Extracted records
==========
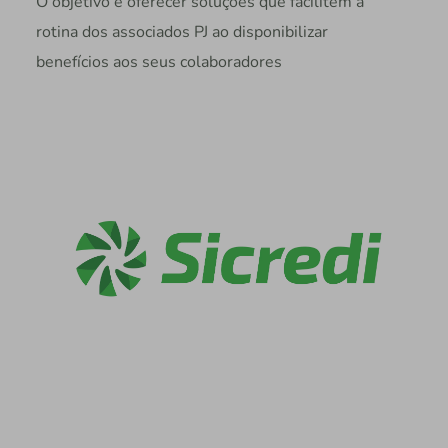
O objetivo é oferecer soluções que facilitem a
rotina dos associados PJ ao disponibilizar
benefícios aos seus colaboradores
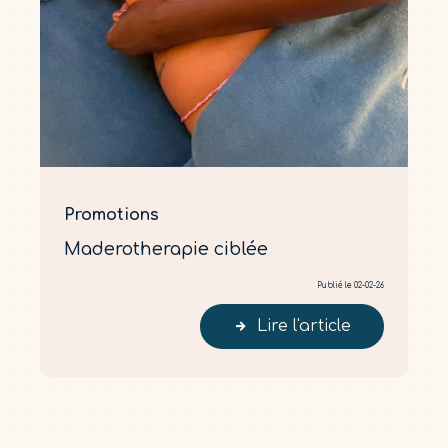
Promotions
Maderotherapie ciblée
Publié le 02-02-26
Lire l'article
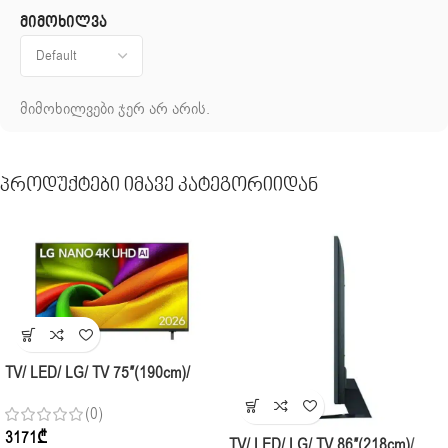
მიმოხილვა
მიმოხილვები ჯერ არ არის.
Პროდუქტები Იმავე Კატეგორიიდან
TV/ LED/ LG/ TV 75″(190cm)/
75NU850B6LA.AMCN NANO 4K
(0)
UHD AI NU85 Smart TV 2026
3171
₾
TV/ LED/ LG/ TV 86″(218cm)/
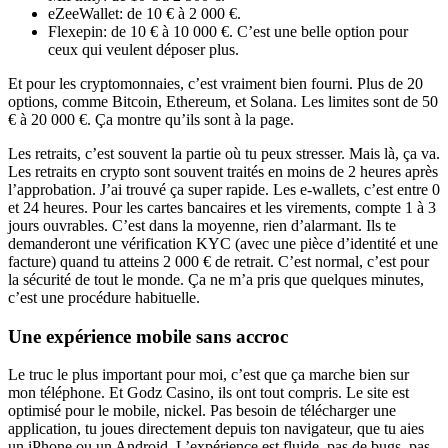
eZeeWallet: de 10 € à 2 000 €.
Flexepin: de 10 € à 10 000 €. C’est une belle option pour
ceux qui veulent déposer plus.
Et pour les cryptomonnaies, c’est vraiment bien fourni. Plus de 20
options, comme Bitcoin, Ethereum, et Solana. Les limites sont de 50
€ à 20 000 €. Ça montre qu’ils sont à la page.
Les retraits, c’est souvent la partie où tu peux stresser. Mais là, ça va.
Les retraits en crypto sont souvent traités en moins de 2 heures après
l’approbation. J’ai trouvé ça super rapide. Les e-wallets, c’est entre 0
et 24 heures. Pour les cartes bancaires et les virements, compte 1 à 3
jours ouvrables. C’est dans la moyenne, rien d’alarmant. Ils te
demanderont une vérification KYC (avec une pièce d’identité et une
facture) quand tu atteins 2 000 € de retrait. C’est normal, c’est pour
la sécurité de tout le monde. Ça ne m’a pris que quelques minutes,
c’est une procédure habituelle.
Une expérience mobile sans accroc
Le truc le plus important pour moi, c’est que ça marche bien sur
mon téléphone. Et Godz Casino, ils ont tout compris. Le site est
optimisé pour le mobile, nickel. Pas besoin de télécharger une
application, tu joues directement depuis ton navigateur, que tu aies
un iPhone ou un Android. L’expérience est fluide, pas de bugs, pas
==========
- TASK DESCRIPTION
Put every line of text from the listing above into a Markdown table with the columns Row and Line, numbering the rows and omitting blank lines. Leave the pictures out.

- RESPONSE
| Row | Line |
|---|---|
| 1 | O objetivo é oferecer soluções que facilitem a |
| 2 | rotina dos associados PJ ao disponibilizar |
| 3 | benefícios aos seus colaboradores |
| 4 | Promotions |
| 5 | Maderotherapie ciblée |
| 6 | Publié le 02-02-26 |
| 7 | Lire l'article |
| 8 | მიმოხილვა |
| 9 | მიმოხილვები ჯერ არ არის. |
| 10 | Პროდუქტები Იმავე Კატეგორიიდან |
| 11 | TV/ LED/ LG/ TV 75″(190cm)/ |
| 12 | 75NU850B6LA.AMCN NANO 4K |
| 13 | (0) |
| 14 | UHD AI NU85 Smart TV 2026 |
| 15 | 3171 |
| 16 | ₾ |
| 17 | TV/ LED/ LG/ TV 86″(218cm)/ |
| 18 | eZeeWallet: de 10 € à 2 000 €. |
| 19 | Flexepin: de 10 € à 10 000 €. C’est une belle option pour |
| 20 | ceux qui veulent déposer plus. |
| 21 | Et pour les cryptomonnaies, c’est vraiment bien fourni. Plus de 20 |
| 22 | options, comme Bitcoin, Ethereum, et Solana. Les limites sont de 50 |
| 23 | € à 20 000 €. Ça montre qu’ils sont à la page. |
| 24 | Les retraits, c’est souvent la partie où tu peux stresser. Mais là, ça va. |
| 25 | Les retraits en crypto sont souvent traités en moins de 2 heures après |
| 26 | l’approbation. J’ai trouvé ça super rapide. Les e-wallets, c’est entre 0 |
| 27 | et 24 heures. Pour les cartes bancaires et les virements, compte 1 à 3 |
| 28 | jours ouvrables. C’est dans la moyenne, rien d’alarmant. Ils te |
| 29 | demanderont une vérification KYC (avec une pièce d’identité et une |
| 30 | facture) quand tu atteins 2 000 € de retrait. C’est normal, c’est pour |
| 31 | la sécurité de tout le monde. Ça ne m’a pris que quelques minutes, |
| 32 | c’est une procédure habituelle. |
| 33 | Une expérience mobile sans accroc |
| 34 | Le truc le plus important pour moi, c’est que ça marche bien sur |
| 35 | mon téléphone. Et Godz Casino, ils ont tout compris. Le site est |
| 36 | optimisé pour le mobile, nickel. Pas besoin de télécharger une |
| 37 | application, tu joues directement depuis ton navigateur, que tu aies |
| 38 | un iPhone ou un Android. L’expérience est fluide, pas de bugs, pas |